- Quoted passage -
_ _ _
‘Let me be a channel of hope’ prays Kenyan pastor and maternal/child health champion
Told by Phanuel Odany Mbande
I strongly opposed World Vision’s program in my community about birth spacing and family planning when I first heard about it from a fellow pastor.
I am the pastor of Last Trumpet Call church in Siaya county, Kenya. We are an independent church with about 800 members in five locations. In my church, we believed that things to do with reproduction and giving birth belonged to God, and no man should interfere. I used to quote a lot of Scripture to support this.
Meanwhile, my life was not pleasing to God. I had six children one year apart, and I could not provide for them. After our first two children, my wife, Phoscoria, and I prayed that God would intervene and we would have no further children, but we did not want to use a family planning method. We are farmers, but I could not do the work alone and my wife was always busy caring for the children. We struggled financially. Sometimes there was no food for my children and my wife. We did not have peace in our family, and sometimes my wife and I quarrelled a lot.
_ _ _
Stored data entries
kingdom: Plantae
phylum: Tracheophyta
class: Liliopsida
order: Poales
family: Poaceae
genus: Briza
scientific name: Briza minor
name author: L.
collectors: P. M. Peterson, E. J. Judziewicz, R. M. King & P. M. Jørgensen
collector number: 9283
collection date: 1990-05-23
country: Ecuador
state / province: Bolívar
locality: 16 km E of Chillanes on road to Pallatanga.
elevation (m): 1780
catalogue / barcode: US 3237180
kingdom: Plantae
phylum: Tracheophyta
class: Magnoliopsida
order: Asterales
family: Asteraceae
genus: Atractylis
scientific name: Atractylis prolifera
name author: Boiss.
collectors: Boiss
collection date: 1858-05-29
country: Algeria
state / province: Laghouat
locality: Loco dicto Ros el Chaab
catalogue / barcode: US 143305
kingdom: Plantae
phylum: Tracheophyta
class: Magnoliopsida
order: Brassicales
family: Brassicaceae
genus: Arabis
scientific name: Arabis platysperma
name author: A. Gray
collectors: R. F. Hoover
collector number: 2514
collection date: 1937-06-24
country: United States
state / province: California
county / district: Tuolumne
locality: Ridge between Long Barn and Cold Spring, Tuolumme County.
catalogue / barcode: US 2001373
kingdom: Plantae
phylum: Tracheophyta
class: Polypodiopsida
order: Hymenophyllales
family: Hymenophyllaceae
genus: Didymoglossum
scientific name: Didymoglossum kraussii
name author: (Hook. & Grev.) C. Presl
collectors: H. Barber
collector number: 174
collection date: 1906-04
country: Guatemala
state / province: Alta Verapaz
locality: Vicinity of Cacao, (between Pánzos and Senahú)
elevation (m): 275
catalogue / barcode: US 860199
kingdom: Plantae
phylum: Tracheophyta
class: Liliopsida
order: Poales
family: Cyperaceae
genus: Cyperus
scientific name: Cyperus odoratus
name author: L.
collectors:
_ _ _
- Problem to solve -
List every number that the pastor's account gives for a count of church members, church locations, or children.

- Solution to the problem -
- about 800 (church members)
- five (church locations)
- six (children)
- two (the first children, after whom the couple prayed for no more)